"You ruined my life once, I'll not let you do it again!" Tobias cried. "Oliver, my sword!" he called out to his best friend.
"Here's the best I could do on such short notice," Oliver said, handing Tobias a wooden spoon.
"I'll spoon you to death, hag!" Tobias roared, leaping forward to smoosh Plessy with the smooth wooden implement.
"Ah!" Plessy wailed, until she realized she hadn't been stabbed, but spooned. "A spoon? You're going to have to do better than that!"
A small crowd was beginning to gather, the usual brick-a-brack motley crew of Baskians, clad in their outdated fashions and all smelling of onions.
"I'll do all I can!" Tobias said. He charged, head-on, into his wife. He collided with her shriveled form with a blunt clap, and then carried her body across the street in his charge, straight into a brick wall.
"Ow, my back!" Plessy whined. "I'm not supposed to have it smashed into brick walls!"
"You brute!" one of the Baskian citizens called out. "What sort of man fights a woman?"
"This one," Tobias answered, thumbing at himself. He picked Plessy up again and body-slammed her.
"Ahhh!" Plessy cried. She crawled like a spider up the side of the building she had been smashed into, and then began hurling her feces down at Tobias.
"Mere physicality will not overcome this beast," Oliver said, running up to his friend's side.
"What do you propose, my cunning comrade?" Tobias asked, dodging a fecal projectile.
"We'll need magic, and a good bit of it," Oliver said.
"What are you, an idiot?" Tobias asked. "There's no such thing as magic."

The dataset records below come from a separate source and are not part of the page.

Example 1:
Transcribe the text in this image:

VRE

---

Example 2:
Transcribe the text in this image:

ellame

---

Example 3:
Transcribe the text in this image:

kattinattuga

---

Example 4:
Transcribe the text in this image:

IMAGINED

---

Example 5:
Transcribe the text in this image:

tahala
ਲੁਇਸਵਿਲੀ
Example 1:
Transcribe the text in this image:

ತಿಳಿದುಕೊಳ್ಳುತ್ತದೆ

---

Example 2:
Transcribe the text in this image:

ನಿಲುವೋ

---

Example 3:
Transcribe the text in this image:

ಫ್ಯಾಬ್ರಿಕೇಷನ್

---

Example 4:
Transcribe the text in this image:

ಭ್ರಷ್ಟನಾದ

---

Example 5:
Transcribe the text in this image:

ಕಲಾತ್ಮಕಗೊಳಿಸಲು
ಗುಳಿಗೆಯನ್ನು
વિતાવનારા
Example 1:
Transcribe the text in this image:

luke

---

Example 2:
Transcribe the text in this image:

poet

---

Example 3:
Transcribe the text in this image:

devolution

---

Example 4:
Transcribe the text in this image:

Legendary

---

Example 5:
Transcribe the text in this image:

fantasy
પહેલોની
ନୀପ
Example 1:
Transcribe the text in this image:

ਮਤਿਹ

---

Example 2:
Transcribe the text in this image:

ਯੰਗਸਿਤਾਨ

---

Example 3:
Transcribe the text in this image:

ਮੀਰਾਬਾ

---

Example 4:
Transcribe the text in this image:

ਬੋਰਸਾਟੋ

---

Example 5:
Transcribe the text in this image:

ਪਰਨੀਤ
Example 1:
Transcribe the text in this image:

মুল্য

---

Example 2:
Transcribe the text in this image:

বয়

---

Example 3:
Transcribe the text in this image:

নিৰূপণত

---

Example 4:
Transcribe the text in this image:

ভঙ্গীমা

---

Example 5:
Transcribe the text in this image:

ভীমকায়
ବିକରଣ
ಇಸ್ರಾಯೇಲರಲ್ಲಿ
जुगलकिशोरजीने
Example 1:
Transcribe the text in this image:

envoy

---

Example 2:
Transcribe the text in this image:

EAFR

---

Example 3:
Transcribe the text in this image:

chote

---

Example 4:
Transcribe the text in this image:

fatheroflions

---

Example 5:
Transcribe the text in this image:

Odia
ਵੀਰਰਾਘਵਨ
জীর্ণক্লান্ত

"There is, Tobias, but there is," Oliver said, his green eyes sparkling in his tiny little face. "I have it on good word from a local that this place is filled with magical devices and weapons, available to those true of heart and mind."
"Yes, but what am I supposed to do?" Tobias yakked. "Take this, festering wound!" he hollered up to Plessy, hurling a brick toward her. She caught the brick, and crushed it in her mouth.
"Droll," Oliver said. "Quickly, now's the time to flee!"
"My match is met," Tobias agreed. "I'll be back for you, monstrous ogre!" he called to Plessy, shaking his fist.
"And I'll be waiting, to seal your doom!" Plessy hissed, cackling. "Also, could you remember to bring home some milk and some flour?" she asked. "I need to make some muffins."
"Milk maybe, flour never!" Tobias cried, as he and Oliver fled the street for the outskirts of town.
After ten minutes of beleaguered running, the friends finally reached the outskirts of town.
"I think I'm dying," Tobias complained, as rivers of sweat ran down from his filthy mutton-chops to cascade over his corpulent form, glistening like fatty gristle.
"I...need...turtle," Oliver panted.
"Well you can't have me," a turtle huffed, and then marched away haughtily.
"We need to find that aforementioned magic," Tobias said. "Any ideas on where it might be?"
"Well," Oliver began, reading over a sign-post, "there's Calumine, to the south, and Falls two miles north, and.. there we are. Magic Weapon Place, three miles to the east of here."
"Excellent!" Tobias said. "Let us go to find that which will let us defeat the wench!"
"Can we stop for frogurt?" Oliver whispered.
And they did stop for frogurt, but it wasn't very good. Though they got free toppings, which were.
"Here we are," Tobias said as he and Oliver came to Magic Weapon Place. Fireworks and explosions echoed throughout the city, which was lit in various corners by the lumens of magical spells and divinations. A beautiful woman began to walk seductively towards Tobias, only to disappear in a puff of blue smoke just before he could meet her pursed lips in a kiss.
"Ah, love is like a mirage. Illusive," Oliver said. "Here we are, Wench Weapon Way," he said, pointing to a city map.
"Excellent," Tobias said. "I'll put that Plessy down for good, if the gods have saved any grace for me yet." He tripped and fell into a unicorn's droppings.
"Doesn't bode well, does it, old boy?" Oliver giggled.